*** Records for this task Section Begins ***

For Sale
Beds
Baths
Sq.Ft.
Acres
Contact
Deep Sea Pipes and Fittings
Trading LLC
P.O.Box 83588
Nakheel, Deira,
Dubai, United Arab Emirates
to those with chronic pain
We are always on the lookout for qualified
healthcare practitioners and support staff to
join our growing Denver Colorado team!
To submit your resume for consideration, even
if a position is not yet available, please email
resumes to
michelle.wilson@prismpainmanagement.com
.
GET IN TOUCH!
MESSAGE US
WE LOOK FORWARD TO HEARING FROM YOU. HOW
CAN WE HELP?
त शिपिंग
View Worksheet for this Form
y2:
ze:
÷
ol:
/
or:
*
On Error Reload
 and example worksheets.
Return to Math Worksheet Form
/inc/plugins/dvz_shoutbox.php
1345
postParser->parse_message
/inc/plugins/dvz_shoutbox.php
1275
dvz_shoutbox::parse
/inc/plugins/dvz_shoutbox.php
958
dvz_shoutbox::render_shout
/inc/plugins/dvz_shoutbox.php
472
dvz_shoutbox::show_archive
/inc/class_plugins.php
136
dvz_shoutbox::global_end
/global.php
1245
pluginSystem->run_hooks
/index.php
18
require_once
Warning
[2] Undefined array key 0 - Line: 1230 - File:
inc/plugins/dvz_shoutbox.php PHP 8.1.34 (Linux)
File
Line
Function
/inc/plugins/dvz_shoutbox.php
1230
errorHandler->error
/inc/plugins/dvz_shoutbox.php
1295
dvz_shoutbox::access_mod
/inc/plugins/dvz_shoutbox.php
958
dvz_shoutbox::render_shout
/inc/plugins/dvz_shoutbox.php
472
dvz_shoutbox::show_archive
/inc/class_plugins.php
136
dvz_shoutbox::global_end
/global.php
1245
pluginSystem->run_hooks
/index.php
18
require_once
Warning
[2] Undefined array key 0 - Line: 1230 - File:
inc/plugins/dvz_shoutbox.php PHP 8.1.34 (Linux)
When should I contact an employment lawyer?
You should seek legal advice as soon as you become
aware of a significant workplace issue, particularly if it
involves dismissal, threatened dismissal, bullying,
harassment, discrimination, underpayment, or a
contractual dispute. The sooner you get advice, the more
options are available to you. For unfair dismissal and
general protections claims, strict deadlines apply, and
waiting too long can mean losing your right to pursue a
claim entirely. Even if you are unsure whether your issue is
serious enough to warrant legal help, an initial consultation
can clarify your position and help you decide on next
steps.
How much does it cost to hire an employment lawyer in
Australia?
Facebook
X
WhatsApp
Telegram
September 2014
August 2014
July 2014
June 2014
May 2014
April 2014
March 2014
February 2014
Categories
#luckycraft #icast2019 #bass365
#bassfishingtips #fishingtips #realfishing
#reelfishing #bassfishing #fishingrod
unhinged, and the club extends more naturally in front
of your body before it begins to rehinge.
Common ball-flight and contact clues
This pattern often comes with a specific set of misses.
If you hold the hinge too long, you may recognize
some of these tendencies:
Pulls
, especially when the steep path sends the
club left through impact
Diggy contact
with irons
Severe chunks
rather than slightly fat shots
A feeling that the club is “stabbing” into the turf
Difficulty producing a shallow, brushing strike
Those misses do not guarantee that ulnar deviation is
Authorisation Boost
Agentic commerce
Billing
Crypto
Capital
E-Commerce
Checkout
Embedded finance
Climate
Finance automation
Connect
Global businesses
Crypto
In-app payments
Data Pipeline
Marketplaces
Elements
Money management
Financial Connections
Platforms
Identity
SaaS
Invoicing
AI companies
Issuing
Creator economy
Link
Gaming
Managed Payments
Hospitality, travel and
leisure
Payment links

*** Records for this task Section Ends ***

Task statement: Render every line of the data above as a Markdown table with two columns, "No." for a running row number and "Text" for the line itself, and omit any blank lines.

Solved problem:
| No. | Text |
|---|---|
| 1 | For Sale |
| 2 | Beds |
| 3 | Baths |
| 4 | Sq.Ft. |
| 5 | Acres |
| 6 | Contact |
| 7 | Deep Sea Pipes and Fittings |
| 8 | Trading LLC |
| 9 | P.O.Box 83588 |
| 10 | Nakheel, Deira, |
| 11 | Dubai, United Arab Emirates |
| 12 | to those with chronic pain |
| 13 | We are always on the lookout for qualified |
| 14 | healthcare practitioners and support staff to |
| 15 | join our growing Denver Colorado team! |
| 16 | To submit your resume for consideration, even |
| 17 | if a position is not yet available, please email |
| 18 | resumes to |
| 19 | michelle.wilson@prismpainmanagement.com |
| 20 | . |
| 21 | GET IN TOUCH! |
| 22 | MESSAGE US |
| 23 | WE LOOK FORWARD TO HEARING FROM YOU. HOW |
| 24 | CAN WE HELP? |
| 25 | त शिपिंग |
| 26 | View Worksheet for this Form |
| 27 | y2: |
| 28 | ze: |
| 29 | ÷ |
| 30 | ol: |
| 31 | / |
| 32 | or: |
| 33 | * |
| 34 | On Error Reload |
| 35 |  and example worksheets. |
| 36 | Return to Math Worksheet Form |
| 37 | /inc/plugins/dvz_shoutbox.php |
| 38 | 1345 |
| 39 | postParser->parse_message |
| 40 | /inc/plugins/dvz_shoutbox.php |
| 41 | 1275 |
| 42 | dvz_shoutbox::parse |
| 43 | /inc/plugins/dvz_shoutbox.php |
| 44 | 958 |
| 45 | dvz_shoutbox::render_shout |
| 46 | /inc/plugins/dvz_shoutbox.php |
| 47 | 472 |
| 48 | dvz_shoutbox::show_archive |
| 49 | /inc/class_plugins.php |
| 50 | 136 |
| 51 | dvz_shoutbox::global_end |
| 52 | /global.php |
| 53 | 1245 |
| 54 | pluginSystem->run_hooks |
| 55 | /index.php |
| 56 | 18 |
| 57 | require_once |
| 58 | Warning |
| 59 | [2] Undefined array key 0 - Line: 1230 - File: |
| 60 | inc/plugins/dvz_shoutbox.php PHP 8.1.34 (Linux) |
| 61 | File |
| 62 | Line |
| 63 | Function |
| 64 | /inc/plugins/dvz_shoutbox.php |
| 65 | 1230 |
| 66 | errorHandler->error |
| 67 | /inc/plugins/dvz_shoutbox.php |
| 68 | 1295 |
| 69 | dvz_shoutbox::access_mod |
| 70 | /inc/plugins/dvz_shoutbox.php |
| 71 | 958 |
| 72 | dvz_shoutbox::render_shout |
| 73 | /inc/plugins/dvz_shoutbox.php |
| 74 | 472 |
| 75 | dvz_shoutbox::show_archive |
| 76 | /inc/class_plugins.php |
| 77 | 136 |
| 78 | dvz_shoutbox::global_end |
| 79 | /global.php |
| 80 | 1245 |
| 81 | pluginSystem->run_hooks |
| 82 | /index.php |
| 83 | 18 |
| 84 | require_once |
| 85 | Warning |
| 86 | [2] Undefined array key 0 - Line: 1230 - File: |
| 87 | inc/plugins/dvz_shoutbox.php PHP 8.1.34 (Linux) |
| 88 | When should I contact an employment lawyer? |
| 89 | You should seek legal advice as soon as you become |
| 90 | aware of a significant workplace issue, particularly if it |
| 91 | involves dismissal, threatened dismissal, bullying, |
| 92 | harassment, discrimination, underpayment, or a |
| 93 | contractual dispute. The sooner you get advice, the more |
| 94 | options are available to you. For unfair dismissal and |
| 95 | general protections claims, strict deadlines apply, and |
| 96 | waiting too long can mean losing your right to pursue a |
| 97 | claim entirely. Even if you are unsure whether your issue is |
| 98 | serious enough to warrant legal help, an initial consultation |
| 99 | can clarify your position and help you decide on next |
| 100 | steps. |
| 101 | How much does it cost to hire an employment lawyer in |
| 102 | Australia? |
| 103 | Facebook |
| 104 | X |
| 105 | WhatsApp |
| 106 | Telegram |
| 107 | September 2014 |
| 108 | August 2014 |
| 109 | July 2014 |
| 110 | June 2014 |
| 111 | May 2014 |
| 112 | April 2014 |
| 113 | March 2014 |
| 114 | February 2014 |
| 115 | Categories |
| 116 | #luckycraft #icast2019 #bass365 |
| 117 | #bassfishingtips #fishingtips #realfishing |
| 118 | #reelfishing #bassfishing #fishingrod |
| 119 | unhinged, and the club extends more naturally in front |
| 120 | of your body before it begins to rehinge. |
| 121 | Common ball-flight and contact clues |
| 122 | This pattern often comes with a specific set of misses. |
| 123 | If you hold the hinge too long, you may recognize |
| 124 | some of these tendencies: |
| 125 | Pulls |
| 126 | , especially when the steep path sends the |
| 127 | club left through impact |
| 128 | Diggy contact |
| 129 | with irons |
| 130 | Severe chunks |
| 131 | rather than slightly fat shots |
| 132 | A feeling that the club is “stabbing” into the turf |
| 133 | Difficulty producing a shallow, brushing strike |
| 134 | Those misses do not guarantee that ulnar deviation is |
| 135 | Authorisation Boost |
| 136 | Agentic commerce |
| 137 | Billing |
| 138 | Crypto |
| 139 | Capital |
| 140 | E-Commerce |
| 141 | Checkout |
| 142 | Embedded finance |
| 143 | Climate |
| 144 | Finance automation |
| 145 | Connect |
| 146 | Global businesses |
| 147 | Crypto |
| 148 | In-app payments |
| 149 | Data Pipeline |
| 150 | Marketplaces |
| 151 | Elements |
| 152 | Money management |
| 153 | Financial Connections |
| 154 | Platforms |
| 155 | Identity |
| 156 | SaaS |
| 157 | Invoicing |
| 158 | AI companies |
| 159 | Issuing |
| 160 | Creator economy |
| 161 | Link |
| 162 | Gaming |
| 163 | Managed Payments |
| 164 | Hospitality, travel and |
| 165 | leisure |
| 166 | Payment links |